Instructions to follow -> Whenever a line below includes the word "front", copy that line.

Provided records ->
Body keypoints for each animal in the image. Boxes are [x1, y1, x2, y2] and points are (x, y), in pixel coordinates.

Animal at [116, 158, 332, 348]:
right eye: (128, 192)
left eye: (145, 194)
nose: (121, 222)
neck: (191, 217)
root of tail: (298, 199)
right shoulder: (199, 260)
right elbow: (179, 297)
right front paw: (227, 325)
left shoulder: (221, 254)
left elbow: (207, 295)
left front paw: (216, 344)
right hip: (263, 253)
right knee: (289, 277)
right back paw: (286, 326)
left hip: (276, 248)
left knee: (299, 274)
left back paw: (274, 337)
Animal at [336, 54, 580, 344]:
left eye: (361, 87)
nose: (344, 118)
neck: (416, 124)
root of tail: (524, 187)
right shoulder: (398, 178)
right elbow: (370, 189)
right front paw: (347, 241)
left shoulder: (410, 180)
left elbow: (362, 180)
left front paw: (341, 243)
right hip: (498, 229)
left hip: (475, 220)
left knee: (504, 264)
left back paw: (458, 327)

...

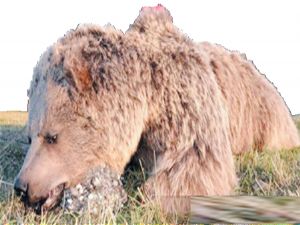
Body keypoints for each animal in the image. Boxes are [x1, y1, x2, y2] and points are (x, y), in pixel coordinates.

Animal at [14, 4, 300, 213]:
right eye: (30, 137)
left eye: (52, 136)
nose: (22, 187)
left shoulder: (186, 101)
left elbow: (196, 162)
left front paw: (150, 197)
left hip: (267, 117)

Exercise answer ->
right front paw: (227, 325)
left front paw: (216, 344)
right front paw: (347, 241)
left front paw: (341, 243)
left front paw: (150, 197)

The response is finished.